Print the listing below exactly, minus its pictures.

****************************************

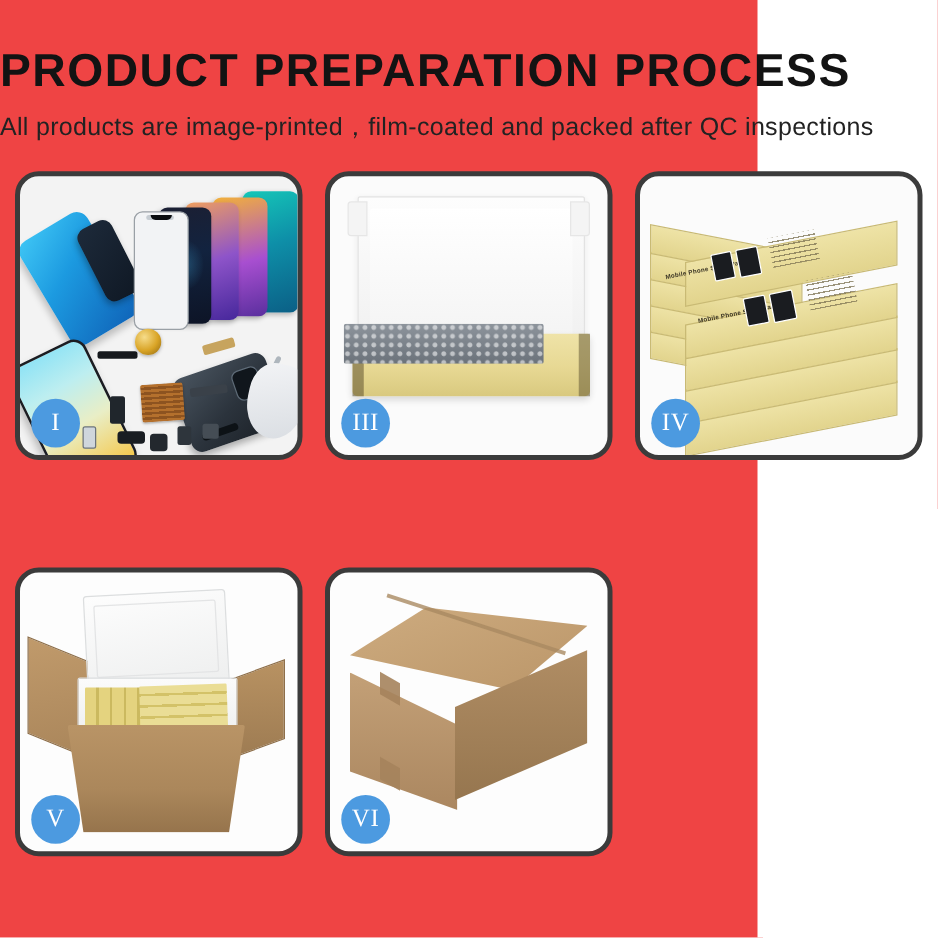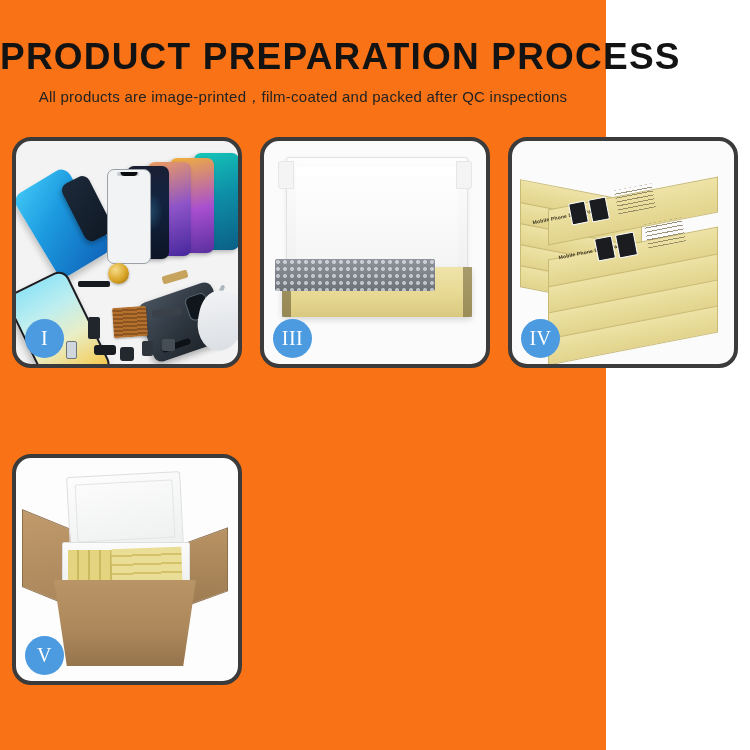--- a/index.html
+++ b/index.html
@@ -19,7 +19,7 @@
     position: relative;
     width: 606px;
     height: 750px;
-    background: #f97316;
+    background: #ef4444;
     box-sizing: border-box;
   }
 

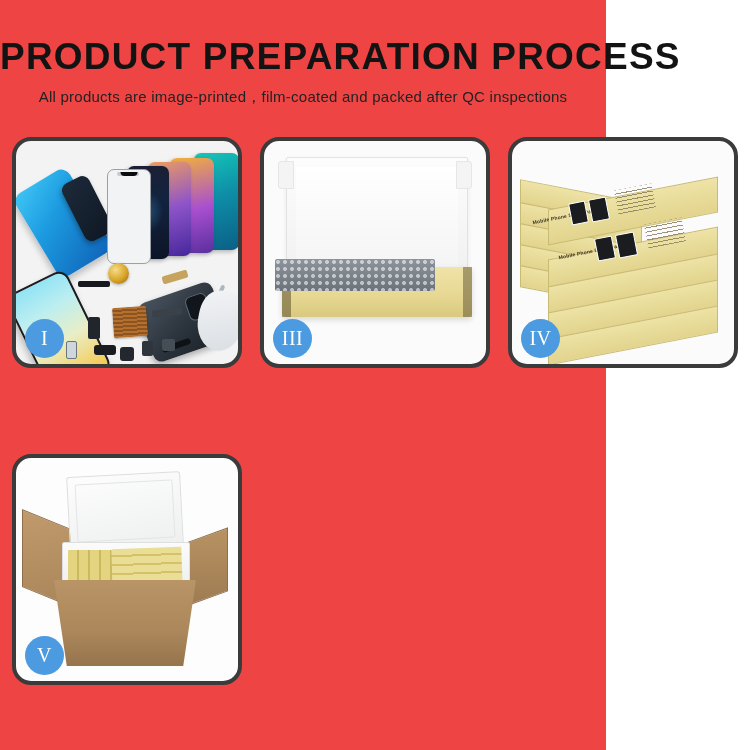--- a/index.html
+++ b/index.html
@@ -38,7 +38,7 @@
   }
   .subtitle {
     margin-top: 11px;
-    font-size: 15px;
+    font-size: 20px;
     font-weight: 400;
     letter-spacing: 0.25px;
     color: #222;

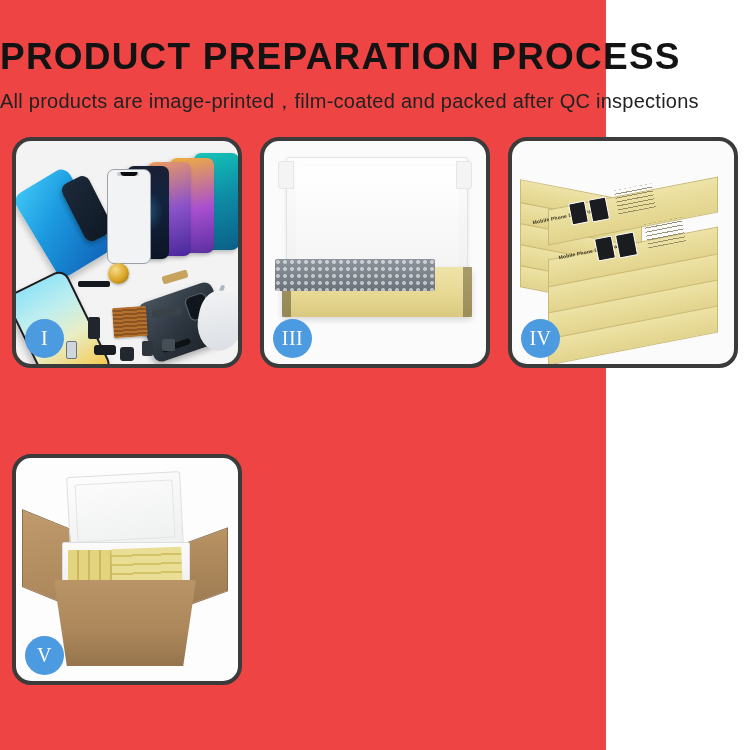--- a/index.html
+++ b/index.html
@@ -513,6 +513,17 @@
       <div class="badge">V</div>
     </div>
 
+    <div class="panel p6">
+      <div class="panel-inner">
+        <div class="c6-top"></div>
+        <div class="c6-left"></div>
+        <div class="c6-right"></div>
+        <div class="c6-seam"></div>
+        <div class="tape tp1"></div>
+        <div class="tape tp2"></div>
+      </div>
+      <div class="badge">VI</div>
+    </div>
 
   </div>
 </div>

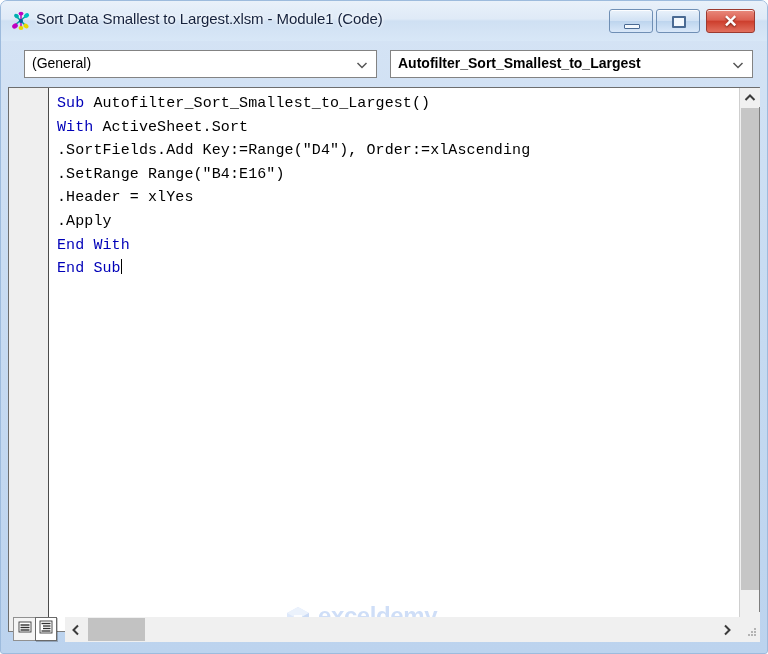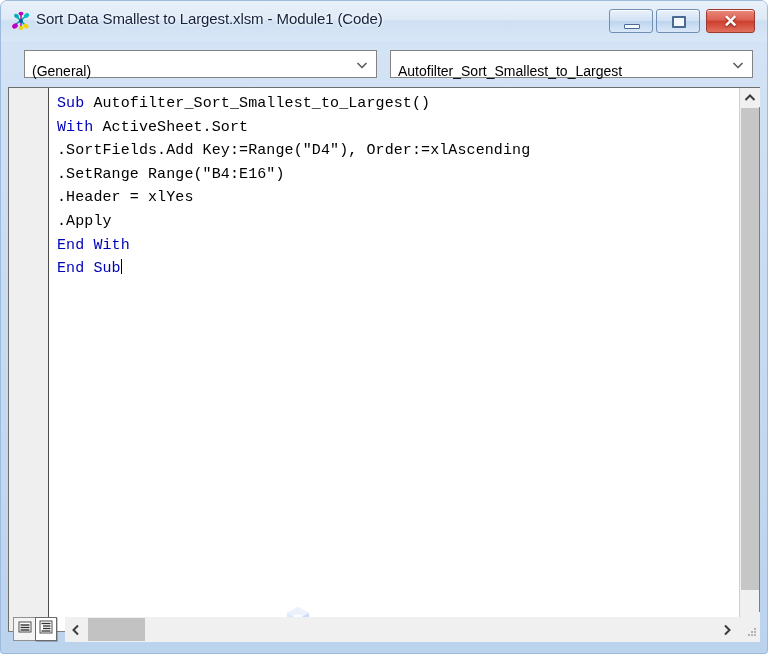--- a/index.html
+++ b/index.html
@@ -114,7 +114,6 @@
     color: #000000;
     white-space: nowrap;
     font-family: "Liberation Sans", sans-serif;
-    margin-top: 8px;
   }
   #combo-proc .combo-text { font-weight: normal; }
   .combo-arrow {

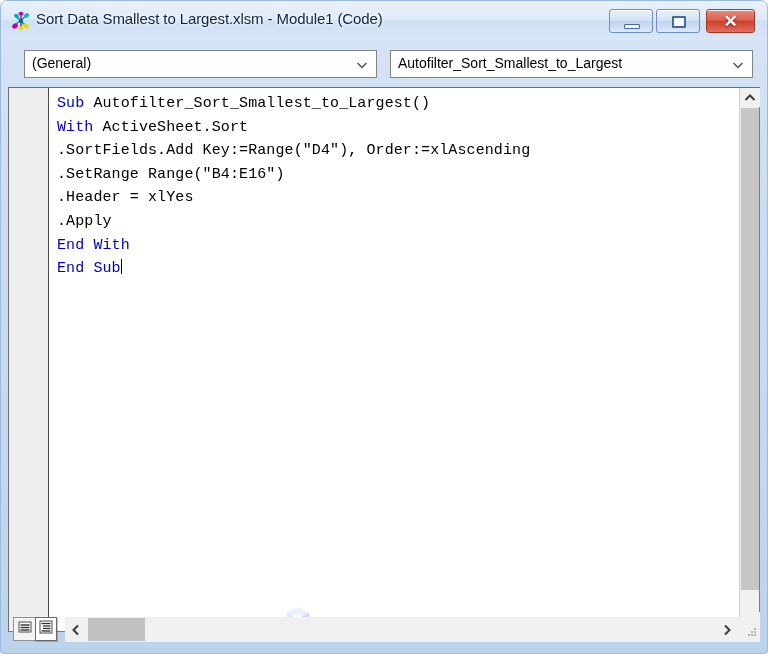--- a/index.html
+++ b/index.html
@@ -115,7 +115,7 @@
     white-space: nowrap;
     font-family: "Liberation Sans", sans-serif;
   }
-  #combo-proc .combo-text { font-weight: normal; }
+  #combo-proc .combo-text { font-weight: bold; }
   .combo-arrow {
     position: absolute;
     right: 6px; top: 6px;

****************************************

TASK OUTPUT>
--- a/index.html
+++ b/index.html
@@ -19,7 +19,7 @@
     position: relative;
     width: 606px;
     height: 750px;
-    background: #f97316;
+    background: #ef4444;
     box-sizing: border-box;
   }
 

--- a/index.html
+++ b/index.html
@@ -38,7 +38,7 @@
   }
   .subtitle {
     margin-top: 11px;
-    font-size: 15px;
+    font-size: 20px;
     font-weight: 400;
     letter-spacing: 0.25px;
     color: #222;

--- a/index.html
+++ b/index.html
@@ -513,6 +513,17 @@
       <div class="badge">V</div>
     </div>
 
+    <div class="panel p6">
+      <div class="panel-inner">
+        <div class="c6-top"></div>
+        <div class="c6-left"></div>
+        <div class="c6-right"></div>
+        <div class="c6-seam"></div>
+        <div class="tape tp1"></div>
+        <div class="tape tp2"></div>
+      </div>
+      <div class="badge">VI</div>
+    </div>
 
   </div>
 </div>

--- a/index.html
+++ b/index.html
@@ -114,7 +114,6 @@
     color: #000000;
     white-space: nowrap;
     font-family: "Liberation Sans", sans-serif;
-    margin-top: 8px;
   }
   #combo-proc .combo-text { font-weight: normal; }
   .combo-arrow {

--- a/index.html
+++ b/index.html
@@ -115,7 +115,7 @@
     white-space: nowrap;
     font-family: "Liberation Sans", sans-serif;
   }
-  #combo-proc .combo-text { font-weight: normal; }
+  #combo-proc .combo-text { font-weight: bold; }
   .combo-arrow {
     position: absolute;
     right: 6px; top: 6px;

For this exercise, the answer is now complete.